Second Lady Gisele Fetterman (Photo Commonwealth Media Services)
Efforts to get Pennsylvanians to respond to the 2020 census count were successful in the Keystone State, according to state officials.
In May, the Department of Community and Economic Development (DCED), which led the commonwealth’s census outreach efforts, reported that Pennsylvania’s household response rate was 99.9 percent for the 2020 census count.
Pennsylvania’s self-response rate was 2.6 percent higher than the national average, according to the department, and higher than the self-response rate in all but two of six neighboring states.

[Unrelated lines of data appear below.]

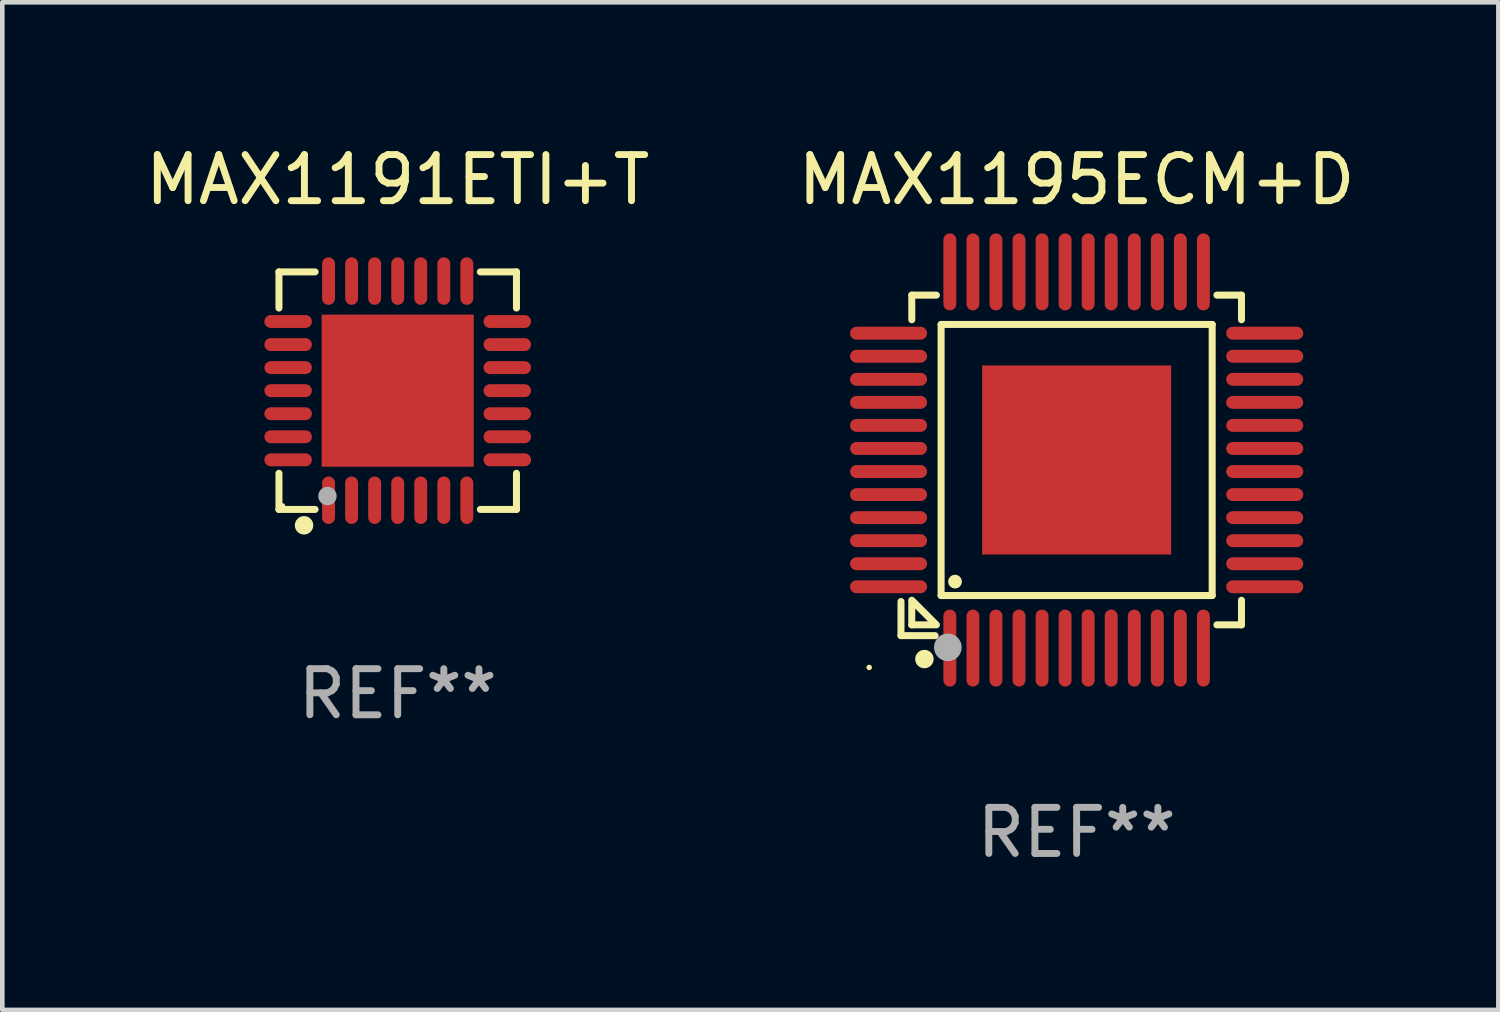
<source format=kicad_pcb>
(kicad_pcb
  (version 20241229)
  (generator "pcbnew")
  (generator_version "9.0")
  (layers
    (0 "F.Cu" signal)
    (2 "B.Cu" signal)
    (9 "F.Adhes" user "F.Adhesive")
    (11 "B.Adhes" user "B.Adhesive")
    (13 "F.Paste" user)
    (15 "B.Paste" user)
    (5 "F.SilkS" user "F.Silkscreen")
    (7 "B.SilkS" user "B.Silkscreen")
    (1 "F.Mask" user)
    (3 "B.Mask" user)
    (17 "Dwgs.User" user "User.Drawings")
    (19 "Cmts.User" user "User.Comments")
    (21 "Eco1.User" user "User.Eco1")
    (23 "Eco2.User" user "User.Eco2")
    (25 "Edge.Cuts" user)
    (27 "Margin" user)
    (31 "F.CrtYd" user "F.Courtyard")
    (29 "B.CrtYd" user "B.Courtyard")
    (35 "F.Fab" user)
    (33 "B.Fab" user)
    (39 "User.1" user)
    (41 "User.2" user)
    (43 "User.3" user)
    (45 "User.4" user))
  (footprint "MAX1195ECM+D"
    (layer "F.Cu")
    (at 20.304 6.928)
    (property "Reference" "MAX1195ECM+D" (at 0 -6.08 0) (layer "F.SilkS") (effects (font (size 1 1) (thickness 0.15))))
    (attr through_hole)
    (fp_line (start -3.81 3.07) (end -3.81 3.81) (stroke (width 0.152) (type solid)) (layer "F.SilkS"))
    (fp_line (start -3.81 3.81) (end -3.07 3.81) (stroke (width 0.152) (type solid)) (layer "F.SilkS"))
    (fp_line (start -3.576 -3.576) (end -3.576 -3.042) (stroke (width 0.152) (type solid)) (layer "F.SilkS"))
    (fp_line (start -3.576 3.576) (end -3.576 3.042) (stroke (width 0.152) (type solid)) (layer "F.SilkS"))
    (fp_line (start -3.549 3.069) (end -3.069 3.549) (stroke (width 0.152) (type solid)) (layer "F.SilkS"))
    (fp_line (start -3.042 -3.576) (end -3.576 -3.576) (stroke (width 0.152) (type solid)) (layer "F.SilkS"))
    (fp_line (start -3.042 3.576) (end -3.576 3.576) (stroke (width 0.152) (type solid)) (layer "F.SilkS"))
    (fp_line (start -2.94 -2.94) (end 2.94 -2.94) (stroke (width 0.152) (type solid)) (layer "F.SilkS"))
    (fp_line (start -2.94 2.94) (end -2.94 -2.94) (stroke (width 0.152) (type solid)) (layer "F.SilkS"))
    (fp_line (start 2.94 -2.94) (end 2.94 2.94) (stroke (width 0.152) (type solid)) (layer "F.SilkS"))
    (fp_line (start 2.94 2.94) (end -2.94 2.94) (stroke (width 0.152) (type solid)) (layer "F.SilkS"))
    (fp_line (start 3.042 -3.576) (end 3.576 -3.576) (stroke (width 0.152) (type solid)) (layer "F.SilkS"))
    (fp_line (start 3.042 3.576) (end 3.576 3.576) (stroke (width 0.152) (type solid)) (layer "F.SilkS"))
    (fp_line (start 3.576 -3.576) (end 3.576 -3.042) (stroke (width 0.152) (type solid)) (layer "F.SilkS"))
    (fp_line (start 3.576 3.576) (end 3.576 3.042) (stroke (width 0.152) (type solid)) (layer "F.SilkS"))
    (fp_circle (center -4.5 4.5) (end -4.47 4.5) (stroke (width 0.06) (type solid)) (fill no) (layer "F.SilkS"))
    (fp_circle (center -3.302 4.318) (end -3.202 4.318) (stroke (width 0.2) (type solid)) (fill no) (layer "F.SilkS"))
    (fp_circle (center -2.638 2.638) (end -2.563 2.638) (stroke (width 0.15) (type solid)) (fill no) (layer "F.SilkS"))
    (fp_circle (center -2.794 4.064) (end -2.644 4.064) (stroke (width 0.3) (type solid)) (fill no) (layer "F.Fab"))
    (fp_text user "REF**" (at 0 8.08 0) (layer "F.Fab") (effects (font (size 1 1) (thickness 0.15))))
    (pad "1" smd oval (at -2.75 4.08) (size 0.28 1.67) (layers "F.Cu" "F.Mask" "F.Paste"))
    (pad "2" smd oval (at -2.25 4.08) (size 0.28 1.67) (layers "F.Cu" "F.Mask" "F.Paste"))
    (pad "3" smd oval (at -1.75 4.08) (size 0.28 1.67) (layers "F.Cu" "F.Mask" "F.Paste"))
    (pad "4" smd oval (at -1.25 4.08) (size 0.28 1.67) (layers "F.Cu" "F.Mask" "F.Paste"))
    (pad "5" smd oval (at -0.75 4.08) (size 0.28 1.67) (layers "F.Cu" "F.Mask" "F.Paste"))
    (pad "6" smd oval (at -0.25 4.08) (size 0.28 1.67) (layers "F.Cu" "F.Mask" "F.Paste"))
    (pad "7" smd oval (at 0.25 4.08) (size 0.28 1.67) (layers "F.Cu" "F.Mask" "F.Paste"))
    (pad "8" smd oval (at 0.75 4.08) (size 0.28 1.67) (layers "F.Cu" "F.Mask" "F.Paste"))
    (pad "9" smd oval (at 1.25 4.08) (size 0.28 1.67) (layers "F.Cu" "F.Mask" "F.Paste"))
    (pad "10" smd oval (at 1.75 4.08) (size 0.28 1.67) (layers "F.Cu" "F.Mask" "F.Paste"))
    (pad "11" smd oval (at 2.25 4.08) (size 0.28 1.67) (layers "F.Cu" "F.Mask" "F.Paste"))
    (pad "12" smd oval (at 2.75 4.08) (size 0.28 1.67) (layers "F.Cu" "F.Mask" "F.Paste"))
    (pad "13" smd oval (at 4.08 2.75) (size 1.67 0.28) (layers "F.Cu" "F.Mask" "F.Paste"))
    (pad "14" smd oval (at 4.08 2.25) (size 1.67 0.28) (layers "F.Cu" "F.Mask" "F.Paste"))
    (pad "15" smd oval (at 4.08 1.75) (size 1.67 0.28) (layers "F.Cu" "F.Mask" "F.Paste"))
    (pad "16" smd oval (at 4.08 1.25) (size 1.67 0.28) (layers "F.Cu" "F.Mask" "F.Paste"))
    (pad "17" smd oval (at 4.08 0.75) (size 1.67 0.28) (layers "F.Cu" "F.Mask" "F.Paste"))
    (pad "18" smd oval (at 4.08 0.25) (size 1.67 0.28) (layers "F.Cu" "F.Mask" "F.Paste"))
    (pad "19" smd oval (at 4.08 -0.25) (size 1.67 0.28) (layers "F.Cu" "F.Mask" "F.Paste"))
    (pad "20" smd oval (at 4.08 -0.75) (size 1.67 0.28) (layers "F.Cu" "F.Mask" "F.Paste"))
    (pad "21" smd oval (at 4.08 -1.25) (size 1.67 0.28) (layers "F.Cu" "F.Mask" "F.Paste"))
    (pad "22" smd oval (at 4.08 -1.75) (size 1.67 0.28) (layers "F.Cu" "F.Mask" "F.Paste"))
    (pad "23" smd oval (at 4.08 -2.25) (size 1.67 0.28) (layers "F.Cu" "F.Mask" "F.Paste"))
    (pad "24" smd oval (at 4.08 -2.75) (size 1.67 0.28) (layers "F.Cu" "F.Mask" "F.Paste"))
    (pad "25" smd oval (at 2.75 -4.08) (size 0.28 1.67) (layers "F.Cu" "F.Mask" "F.Paste"))
    (pad "26" smd oval (at 2.25 -4.08) (size 0.28 1.67) (layers "F.Cu" "F.Mask" "F.Paste"))
    (pad "27" smd oval (at 1.75 -4.08) (size 0.28 1.67) (layers "F.Cu" "F.Mask" "F.Paste"))
    (pad "28" smd oval (at 1.25 -4.08) (size 0.28 1.67) (layers "F.Cu" "F.Mask" "F.Paste"))
    (pad "29" smd oval (at 0.75 -4.08) (size 0.28 1.67) (layers "F.Cu" "F.Mask" "F.Paste"))
    (pad "30" smd oval (at 0.25 -4.08) (size 0.28 1.67) (layers "F.Cu" "F.Mask" "F.Paste"))
    (pad "31" smd oval (at -0.25 -4.08) (size 0.28 1.67) (layers "F.Cu" "F.Mask" "F.Paste"))
    (pad "32" smd oval (at -0.75 -4.08) (size 0.28 1.67) (layers "F.Cu" "F.Mask" "F.Paste"))
    (pad "33" smd oval (at -1.25 -4.08) (size 0.28 1.67) (layers "F.Cu" "F.Mask" "F.Paste"))
    (pad "34" smd oval (at -1.75 -4.08) (size 0.28 1.67) (layers "F.Cu" "F.Mask" "F.Paste"))
    (pad "35" smd oval (at -2.25 -4.08) (size 0.28 1.67) (layers "F.Cu" "F.Mask" "F.Paste"))
    (pad "36" smd oval (at -2.75 -4.08) (size 0.28 1.67) (layers "F.Cu" "F.Mask" "F.Paste"))
    (pad "37" smd oval (at -4.08 -2.75) (size 1.67 0.28) (layers "F.Cu" "F.Mask" "F.Paste"))
    (pad "38" smd oval (at -4.08 -2.25) (size 1.67 0.28) (layers "F.Cu" "F.Mask" "F.Paste"))
    (pad "39" smd oval (at -4.08 -1.75) (size 1.67 0.28) (layers "F.Cu" "F.Mask" "F.Paste"))
    (pad "40" smd oval (at -4.08 -1.25) (size 1.67 0.28) (layers "F.Cu" "F.Mask" "F.Paste"))
    (pad "41" smd oval (at -4.08 -0.75) (size 1.67 0.28) (layers "F.Cu" "F.Mask" "F.Paste"))
    (pad "42" smd oval (at -4.08 -0.25) (size 1.67 0.28) (layers "F.Cu" "F.Mask" "F.Paste"))
    (pad "43" smd oval (at -4.08 0.25) (size 1.67 0.28) (layers "F.Cu" "F.Mask" "F.Paste"))
    (pad "44" smd oval (at -4.08 0.75) (size 1.67 0.28) (layers "F.Cu" "F.Mask" "F.Paste"))
    (pad "45" smd oval (at -4.08 1.25) (size 1.67 0.28) (layers "F.Cu" "F.Mask" "F.Paste"))
    (pad "46" smd oval (at -4.08 1.75) (size 1.67 0.28) (layers "F.Cu" "F.Mask" "F.Paste"))
    (pad "47" smd oval (at -4.08 2.25) (size 1.67 0.28) (layers "F.Cu" "F.Mask" "F.Paste"))
    (pad "48" smd oval (at -4.08 2.75) (size 1.67 0.28) (layers "F.Cu" "F.Mask" "F.Paste"))
    (pad "49" smd rect (at 0 0) (size 4.1 4.1) (layers "F.Cu" "F.Mask" "F.Paste")))
  (footprint "MAX1191ETI+T"
    (layer "F.Cu")
    (at 5.577 5.424)
    (property "Reference" "MAX1191ETI+T" (at 0 -4.576 0) (layer "F.SilkS") (effects (font (size 1 1) (thickness 0.15))))
    (attr through_hole)
    (fp_line (start -2.576 -2.576) (end -2.576 -1.792) (stroke (width 0.152) (type solid)) (layer "F.SilkS"))
    (fp_line (start -2.576 1.792) (end -2.576 2.576) (stroke (width 0.152) (type solid)) (layer "F.SilkS"))
    (fp_line (start -2.576 2.576) (end -1.792 2.576) (stroke (width 0.152) (type solid)) (layer "F.SilkS"))
    (fp_line (start -1.792 -2.576) (end -2.576 -2.576) (stroke (width 0.152) (type solid)) (layer "F.SilkS"))
    (fp_line (start 1.792 -2.576) (end 2.576 -2.576) (stroke (width 0.152) (type solid)) (layer "F.SilkS"))
    (fp_line (start 1.792 2.576) (end 2.576 2.576) (stroke (width 0.152) (type solid)) (layer "F.SilkS"))
    (fp_line (start 2.576 -2.576) (end 2.576 -1.792) (stroke (width 0.152) (type solid)) (layer "F.SilkS"))
    (fp_line (start 2.576 2.576) (end 2.576 1.792) (stroke (width 0.152) (type solid)) (layer "F.SilkS"))
    (fp_circle (center -2.5 2.5) (end -2.47 2.5) (stroke (width 0.06) (type solid)) (fill no) (layer "F.SilkS"))
    (fp_circle (center -2.032 2.921) (end -1.932 2.921) (stroke (width 0.2) (type solid)) (fill no) (layer "F.SilkS"))
    (fp_circle (center -1.524 2.286) (end -1.424 2.286) (stroke (width 0.2) (type solid)) (fill no) (layer "F.Fab"))
    (fp_text user "REF**" (at 0 6.576 0) (layer "F.Fab") (effects (font (size 1 1) (thickness 0.15))))
    (pad "1" smd oval (at -1.5 2.377 90) (size 1.03 0.28) (layers "F.Cu" "F.Mask" "F.Paste"))
    (pad "2" smd oval (at -1 2.377 90) (size 1.03 0.28) (layers "F.Cu" "F.Mask" "F.Paste"))
    (pad "3" smd oval (at -0.5 2.377 90) (size 1.03 0.28) (layers "F.Cu" "F.Mask" "F.Paste"))
    (pad "4" smd oval (at -0.000051 2.377 90) (size 1.03 0.28) (layers "F.Cu" "F.Mask" "F.Paste"))
    (pad "5" smd oval (at 0.5 2.377 90) (size 1.03 0.28) (layers "F.Cu" "F.Mask" "F.Paste"))
    (pad "6" smd oval (at 1 2.377 90) (size 1.03 0.28) (layers "F.Cu" "F.Mask" "F.Paste"))
    (pad "7" smd oval (at 1.5 2.377 90) (size 1.03 0.28) (layers "F.Cu" "F.Mask" "F.Paste"))
    (pad "8" smd oval (at 2.377 1.5 90) (size 0.28 1.03) (layers "F.Cu" "F.Mask" "F.Paste"))
    (pad "9" smd oval (at 2.377 1 90) (size 0.28 1.03) (layers "F.Cu" "F.Mask" "F.Paste"))
    (pad "10" smd oval (at 2.377 0.5 90) (size 0.28 1.03) (layers "F.Cu" "F.Mask" "F.Paste"))
    (pad "11" smd oval (at 2.377 -0.000051 90) (size 0.28 1.03) (layers "F.Cu" "F.Mask" "F.Paste"))
    (pad "12" smd oval (at 2.377 -0.5 90) (size 0.28 1.03) (layers "F.Cu" "F.Mask" "F.Paste"))
    (pad "13" smd oval (at 2.377 -1 90) (size 0.28 1.03) (layers "F.Cu" "F.Mask" "F.Paste"))
    (pad "14" smd oval (at 2.377 -1.5 90) (size 0.28 1.03) (layers "F.Cu" "F.Mask" "F.Paste"))
    (pad "15" smd oval (at 1.5 -2.377 90) (size 1.03 0.28) (layers "F.Cu" "F.Mask" "F.Paste"))
    (pad "16" smd oval (at 1 -2.377 90) (size 1.03 0.28) (layers "F.Cu" "F.Mask" "F.Paste"))
    (pad "17" smd oval (at 0.5 -2.377 90) (size 1.03 0.28) (layers "F.Cu" "F.Mask" "F.Paste"))
    (pad "18" smd oval (at -0.000051 -2.377 90) (size 1.03 0.28) (layers "F.Cu" "F.Mask" "F.Paste"))
    (pad "19" smd oval (at -0.5 -2.377 90) (size 1.03 0.28) (layers "F.Cu" "F.Mask" "F.Paste"))
    (pad "20" smd oval (at -1 -2.377 90) (size 1.03 0.28) (layers "F.Cu" "F.Mask" "F.Paste"))
    (pad "21" smd oval (at -1.5 -2.377 90) (size 1.03 0.28) (layers "F.Cu" "F.Mask" "F.Paste"))
    (pad "22" smd oval (at -2.377 -1.5 90) (size 0.28 1.03) (layers "F.Cu" "F.Mask" "F.Paste"))
    (pad "23" smd oval (at -2.377 -1 90) (size 0.28 1.03) (layers "F.Cu" "F.Mask" "F.Paste"))
    (pad "24" smd oval (at -2.377 -0.5 90) (size 0.28 1.03) (layers "F.Cu" "F.Mask" "F.Paste"))
    (pad "25" smd oval (at -2.377 -0.000051 90) (size 0.28 1.03) (layers "F.Cu" "F.Mask" "F.Paste"))
    (pad "26" smd oval (at -2.377 0.5 90) (size 0.28 1.03) (layers "F.Cu" "F.Mask" "F.Paste"))
    (pad "27" smd oval (at -2.377 1 90) (size 0.28 1.03) (layers "F.Cu" "F.Mask" "F.Paste"))
    (pad "28" smd oval (at -2.377 1.5 90) (size 0.28 1.03) (layers "F.Cu" "F.Mask" "F.Paste"))
    (pad "29" smd rect (at -0.000051 -0.000051 90) (size 3.3 3.3) (layers "F.Cu" "F.Mask" "F.Paste")))
  (gr_rect
    (start -3 -3)
    (end 29.452 18.857)
    (stroke (width 0.1) (type default))
    (fill no)
    (layer "Edge.Cuts")))
</source>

“Led by Norman Bristol Colon, executive director of the Governor’s Census 2020 Complete Count Commission, Pennsylvania’s outreach efforts directly correlate to the overwhelming response received,” DCED Secretary Dennis Davin said in a statement. “Over the past year and a half, we worked tirelessly to remind our communities that they count, and that they need to be counted. Pennsylvanians rose to the occasion, helping Pennsylvania to secure the resources we’ll need over the next ten years.”
Media Campaign
The department’s media blitzkrieg, which included television, radio, print and billboard advertisements, generated more than 174 million digital impressions.
It also generated approximately 355,000 clicks and 30.7 million completed video views.
Outreach
In March 2020, right as the COVID-19 pandemic began in Pennsylvania, DCED awarded grant funding for outreach efforts to hard-to-count populations to nearly 90 community-based organizations and municipalities across 53 counties.
Three noteworthy community outreach initiatives were:
- The city of Lancaster partnered with the city of Reading to create weekly Census Facebook Live updates, radio talks and promotions, and other outreach focused on hard-to-count populations;
- York-based CASA Pennsylvania launched a digital education campaign targeting Spanish- and English-speaking Latinx households in southcentral and southeast Pennsylvania, including organic and paid original ads, which achieved more than 2.4 million impressions on Facebook alone; and
- The Bradbury-Sullivan LGBT Community Center in Allentown launched an LGBT-focused digital campaign, a direct mail campaign, paid media ads, and virtual events like a town hall featuring Second Lady Gisele Fetterman and Rep. Malcom Kenyatta, D-Philadelphia.